Using kitchen-nodes (@MattWrock‘s test kitchen provisioner which allows you to use Chef Search inside test-kitchen), and windows_ad (Texas A&M University, College of Architecture‘s AD cookbook) test_kitchen_ad_helpers allows you to provision an Active Directory domain controller prior to spinning up your test instance, and then join that test instance to the test domain automatically.
How does it work?
Two nodes are defined as platforms and provisioned under the default suite in Test Kitchen, windows-domaincontroller *and *windows-2012r2, both running mwrock/Windows2012R2 because it’s the de-facto 2012r2 Vagrant box in my mind. Both boxes are set to have Private Virtualbox NICs with DHCP assigned IPs. The former is set to run test_kitchen_ad_helpers::server (a wrapper recipe that installs windows features using PowerShell so that we can download the ones not bundled in the Vagrant box). The latter runs test_kitchen_ad_helpers::client which identifies the IP of the domain controller using Chef Search (enabled by kitchen-nodes), sets the private NIC’s DNS server to that IP, then joins the node to the test domain using the windows_ad cookbook.

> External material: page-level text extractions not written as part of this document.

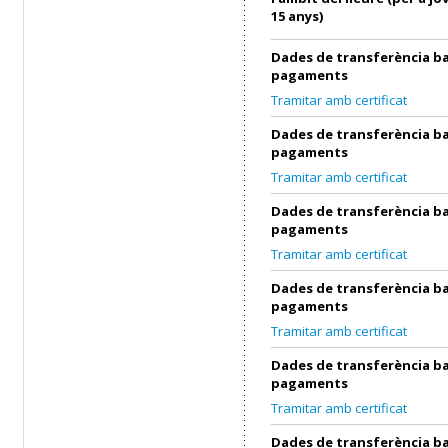
15 anys)
Dades de transferència ba
pagaments
Tramitar amb certificat
Dades de transferència ba
pagaments
Tramitar amb certificat
Dades de transferència ba
pagaments
Tramitar amb certificat
Dades de transferència ba
pagaments
Tramitar amb certificat
Dades de transferència ba
pagaments
Tramitar amb certificat
Dades de transferència ba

Pretty simple really, but having it as a template allows you to just consume it as a made and tested pattern rather than having to put it together and test it yourself. Speaking of which!
How do I use it?
You only need two files from the repository.
In the .kitchen.yml you don’t really want to manipulate the windows-domaincontroller *node, as that’s what’s giving you your domain, you want to run your cookbooks and tests against the *windows-2012r2 node.

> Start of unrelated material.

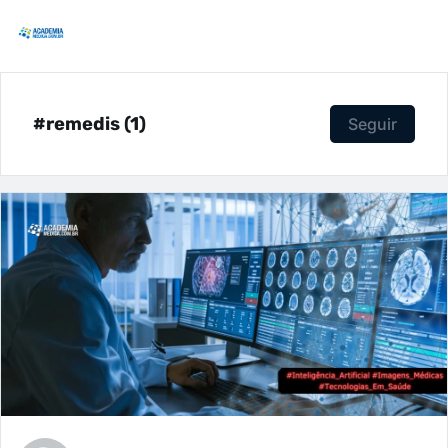
#remedis (1)
Seguir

If you define new test-suites, make sure to exclude the windows-domaincontroller node using the exclude: suite property from here: https://github.com/test-kitchen/test-kitchen/issues/29.
If you want to add additional member-server nodes, make sure to copy the following property from the windows-2012r2 node so it joins the domain:
run_list: - test\_kitchen\_ad\_helpers::server
The Berksfile you can just merge with your existing Berksfile (if you have one).
The only other non-GitHub-related files in the repo relate to testing the setup in my repository. Obviously you don’t really need to test the servers join the domain, that’s the responsibility of the pattern I’m providing, but you can if you like by copying default.spec.
Don’t use kitchen test. The kitchen test command spins up one node, converges it, tests it, then destroys it.
This is great when nodes don’t have interdependencies, but is no use when the second node depends on the first!
Instead you need to run:
- kitchen converge
- kitchen verify
- kitchen destroy
This prevents you from accidentally destroying the AD domain controller your second node depends on!
This template is really a trivial wrapper on top of Matt Wrock’s kitchen-nodes so I thoroughly recommend you read his blog posts on multi-node testing with Chef Kitchen.